3. Acknowledge achievements
Beyond money, most people want to be recognized for their work. Given the size of their company, many small business owners and leaders have a solid understanding of their employee’s daily work and accomplishments; acknowledging those contributions is key.
“None of us wants to feel ignored or like a cog in a machine,” says Rick Backus, founder and CEO of CPC Strategy, a San Diego-based company that specializes in online search for retailers. Backus regularly sends his 35 employees simple messages, such as “you are awesome.” The effort is small, but the constant recognition helps engender loyalty to him and the company.
“Especially for millennials, there’s a strong fear of being average,” Backus says. “It’s important to let people know that you appreciate their efforts.”
4. Create connections
In a company of thousands, having coffee or a quick chat with senior leaders may be a rare event. But the leaders of small businesses can connect with their employees more often, whether over coffee or stopping by their desk. And making time for people makes them feel valued.
Crossman meets often with his 65 employees and gives them the chance to connect with each other. For example, meetings might include a brief presentation and then pizza and a lot of time for informal conversation. Crossman and other executives make a point of sitting with people he sees less often. “It creates a really open, transparent and welcoming environment,” he says. That cohesion creates bonds that employees are reluctant to leave behind.
For Backus, maintaining healthy relationships with his co-founders is also paramount.
“In a way, our business is like a family: we’re the parents, and the family will replicate what we’re doing,” he says.
5. Listen to your people
While retention is typically a management priority, company executives aren’t the only ones who should be in the conversation. “Involving the rest of the organization will help you get more buy-in and more ideas,” Fay says. She suggests regularly asking employees what they need and want from their jobs as well as from the company. Such conversations can happen during formal annual reviews or a casual lunch.

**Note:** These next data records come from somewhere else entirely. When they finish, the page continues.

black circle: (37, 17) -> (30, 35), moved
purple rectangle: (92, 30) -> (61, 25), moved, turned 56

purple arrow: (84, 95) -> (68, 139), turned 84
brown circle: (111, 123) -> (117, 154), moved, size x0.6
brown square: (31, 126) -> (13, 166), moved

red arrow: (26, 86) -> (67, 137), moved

Crossman says he’s been surprised by what his employees want, and often glad he asked. He recalled organizing a committee to be in charge of his firm’s annual holiday party, a catered affair that Crossman assumed his employees loved. The group came back with one request: though they liked the party, they wanted it to be a potluck. “They really wanted to cook for each other,” he says. “So now we save money on the catering and we have a better event.”
Don’t wait until it’s too late. It’s important to consider what you can do to keep your best people and then make it a priority. For small businesses, keeping good employees is a crucial piece of your company’s success. Putting some thought into whether your employees are happy and how you can facilitate even more job satisfaction is time well spent.
“Especially now when the market heats up and good people have options, you don’t want to think about retention once it’s too late,” Fay says. “It’s important to consider what you can do to keep your best people and then make it a priority.”